▶ **WORK INSTRUCTION**: Copy, exactly as written, the lines that begin at the one containing "Box 1 | Mode selection for automated labeling" and end at the one containing "Figure 3. The". Skip any pictures in the data below.

▶ **EXCERPTED DATA**:
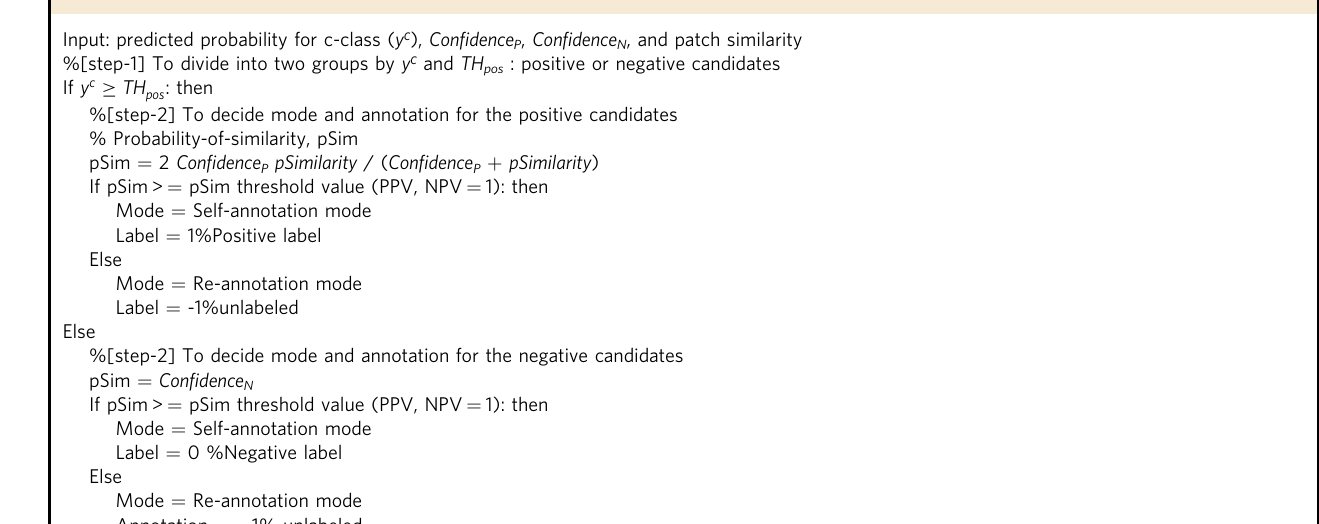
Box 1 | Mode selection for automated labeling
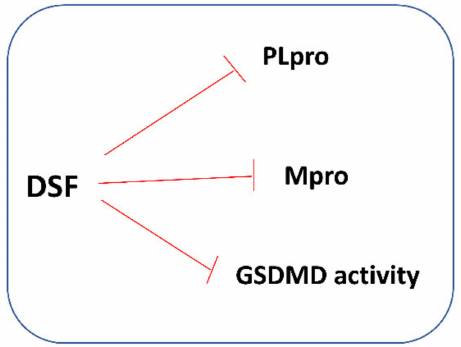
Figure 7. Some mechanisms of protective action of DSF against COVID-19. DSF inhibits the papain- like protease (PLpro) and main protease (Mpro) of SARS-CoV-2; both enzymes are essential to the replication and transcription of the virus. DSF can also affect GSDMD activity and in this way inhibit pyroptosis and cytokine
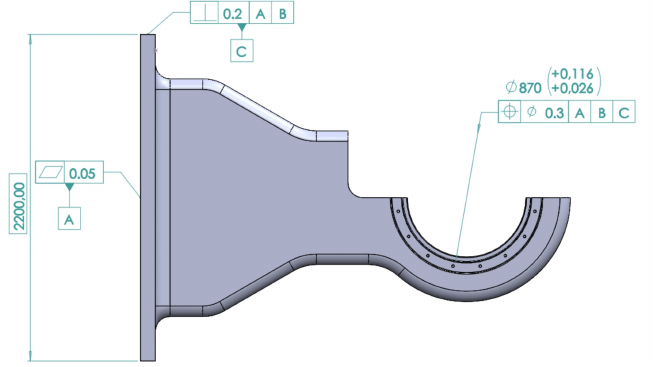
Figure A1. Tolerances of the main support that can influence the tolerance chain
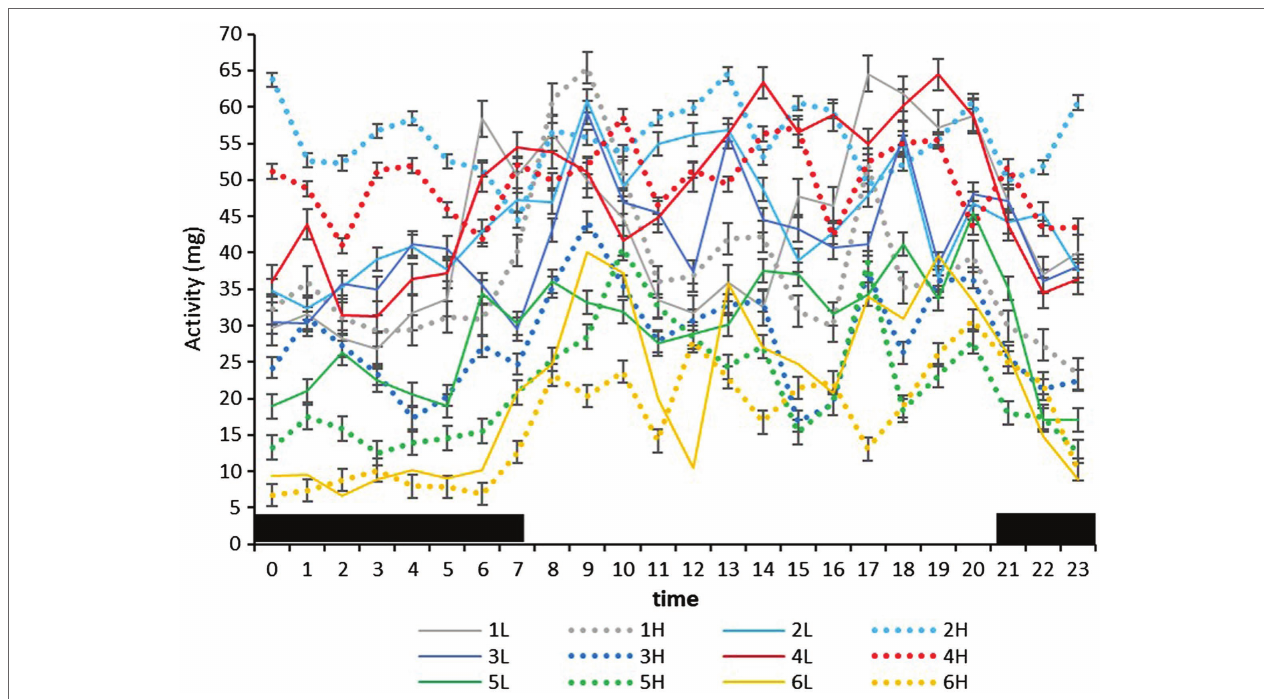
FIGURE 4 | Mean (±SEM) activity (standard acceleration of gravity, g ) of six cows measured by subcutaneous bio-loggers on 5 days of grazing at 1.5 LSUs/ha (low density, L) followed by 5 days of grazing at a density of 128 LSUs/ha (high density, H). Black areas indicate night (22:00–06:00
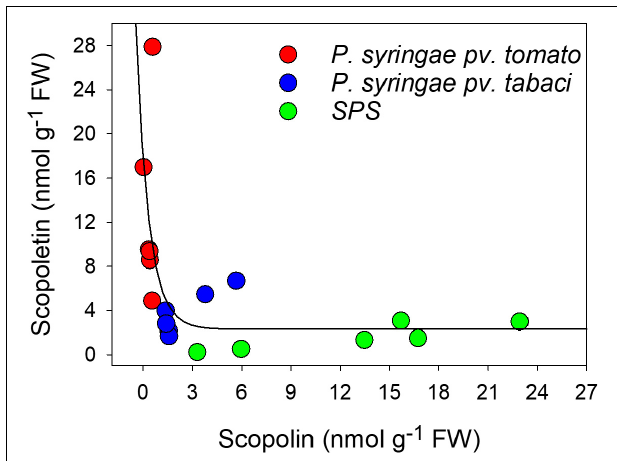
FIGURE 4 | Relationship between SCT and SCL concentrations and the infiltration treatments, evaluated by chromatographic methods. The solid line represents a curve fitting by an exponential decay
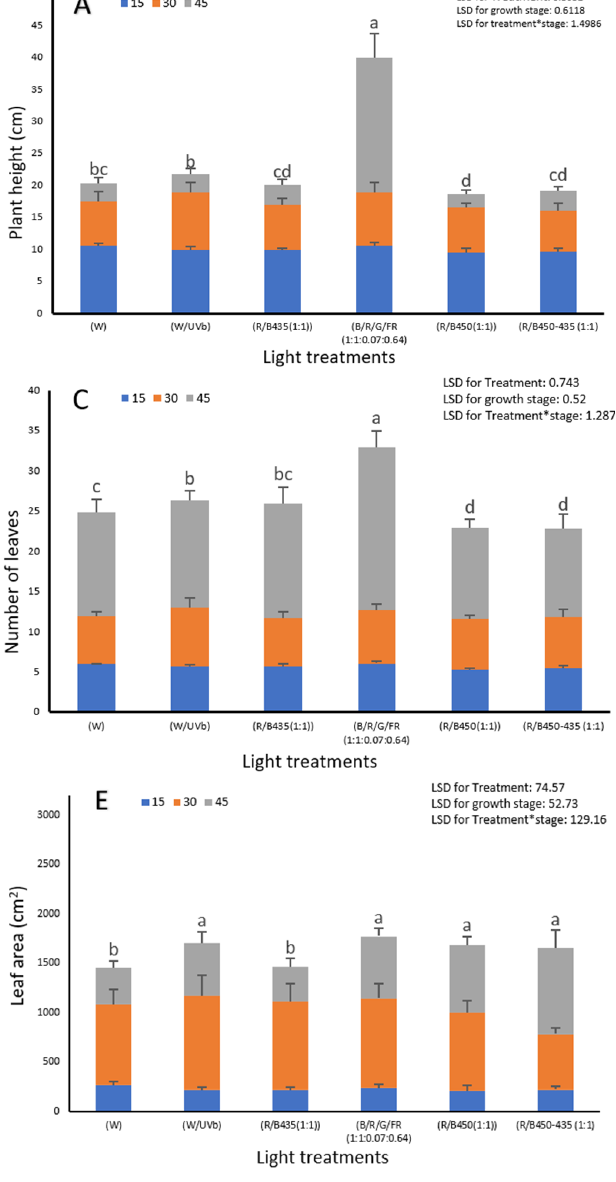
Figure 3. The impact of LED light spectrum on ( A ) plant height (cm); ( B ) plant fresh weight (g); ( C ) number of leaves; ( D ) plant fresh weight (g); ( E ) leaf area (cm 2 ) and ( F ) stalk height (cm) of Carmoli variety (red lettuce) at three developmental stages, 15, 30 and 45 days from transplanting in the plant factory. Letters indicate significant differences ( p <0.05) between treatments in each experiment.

==

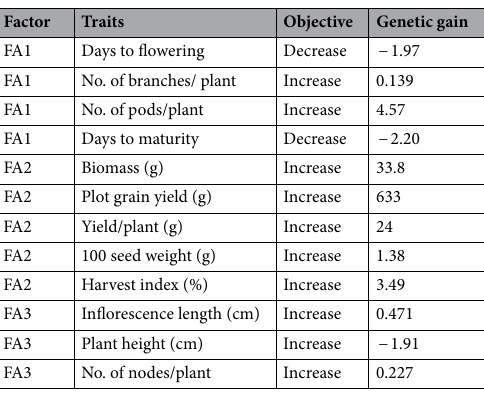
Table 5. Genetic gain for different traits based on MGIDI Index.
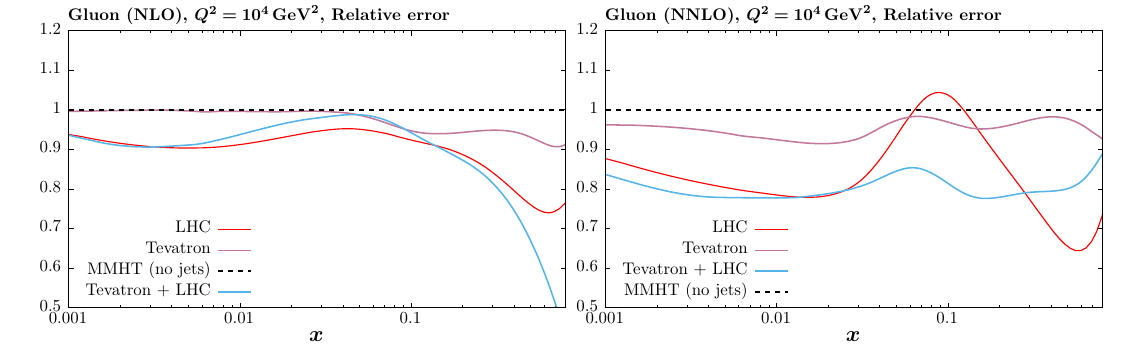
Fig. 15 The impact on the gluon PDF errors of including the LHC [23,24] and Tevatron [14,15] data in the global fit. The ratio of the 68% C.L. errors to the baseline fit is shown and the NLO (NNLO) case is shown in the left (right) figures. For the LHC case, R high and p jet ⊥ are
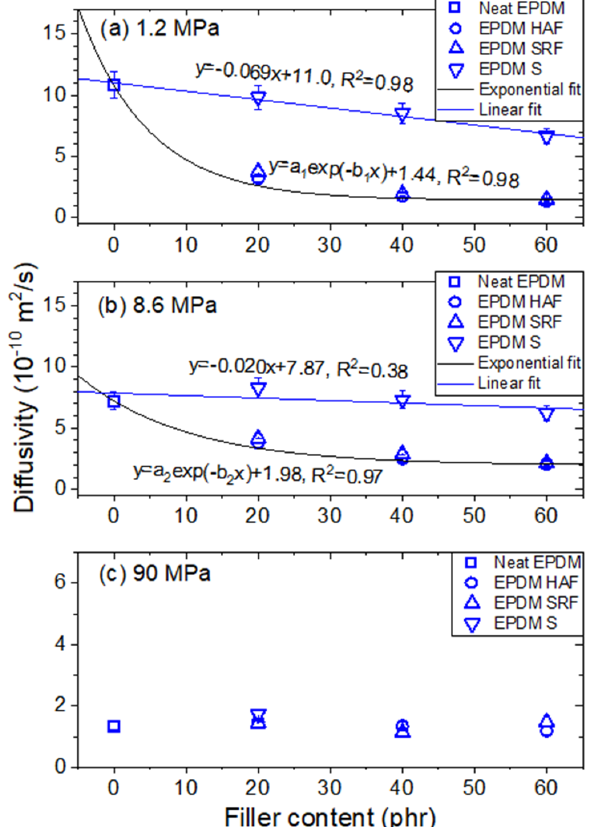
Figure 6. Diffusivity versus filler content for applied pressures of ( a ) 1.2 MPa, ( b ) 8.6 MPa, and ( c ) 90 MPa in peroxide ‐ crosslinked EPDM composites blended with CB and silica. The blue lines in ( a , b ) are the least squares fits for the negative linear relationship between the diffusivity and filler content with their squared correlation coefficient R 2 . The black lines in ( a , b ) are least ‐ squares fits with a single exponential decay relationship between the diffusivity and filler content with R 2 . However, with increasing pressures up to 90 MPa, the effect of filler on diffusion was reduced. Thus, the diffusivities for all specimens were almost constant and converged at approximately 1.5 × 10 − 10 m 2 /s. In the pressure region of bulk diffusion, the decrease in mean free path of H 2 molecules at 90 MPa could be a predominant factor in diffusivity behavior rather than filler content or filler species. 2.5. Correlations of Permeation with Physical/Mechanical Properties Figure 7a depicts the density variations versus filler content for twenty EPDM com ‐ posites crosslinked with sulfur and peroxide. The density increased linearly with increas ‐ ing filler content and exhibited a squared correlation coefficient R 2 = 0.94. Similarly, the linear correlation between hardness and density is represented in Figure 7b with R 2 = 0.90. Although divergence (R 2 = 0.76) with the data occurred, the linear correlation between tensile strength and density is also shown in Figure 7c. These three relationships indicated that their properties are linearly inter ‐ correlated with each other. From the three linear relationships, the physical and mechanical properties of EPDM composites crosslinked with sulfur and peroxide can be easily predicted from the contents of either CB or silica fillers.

▶ **TASK SOLUTION**:
Box 1 | Mode selection for automated labeling
Figure 7. Some mechanisms of protective action of DSF against COVID-19. DSF inhibits the papain- like protease (PLpro) and main protease (Mpro) of SARS-CoV-2; both enzymes are essential to the replication and transcription of the virus. DSF can also affect GSDMD activity and in this way inhibit pyroptosis and cytokine
Figure A1. Tolerances of the main support that can influence the tolerance chain
FIGURE 4 | Mean (±SEM) activity (standard acceleration of gravity, g ) of six cows measured by subcutaneous bio-loggers on 5 days of grazing at 1.5 LSUs/ha (low density, L) followed by 5 days of grazing at a density of 128 LSUs/ha (high density, H). Black areas indicate night (22:00–06:00
FIGURE 4 | Relationship between SCT and SCL concentrations and the infiltration treatments, evaluated by chromatographic methods. The solid line represents a curve fitting by an exponential decay
Figure 3. The impact of LED light spectrum on ( A ) plant height (cm); ( B ) plant fresh weight (g); ( C ) number of leaves; ( D ) plant fresh weight (g); ( E ) leaf area (cm 2 ) and ( F ) stalk height (cm) of Carmoli variety (red lettuce) at three developmental stages, 15, 30 and 45 days from transplanting in the plant factory. Letters indicate significant differences ( p <0.05) between treatments in each experiment.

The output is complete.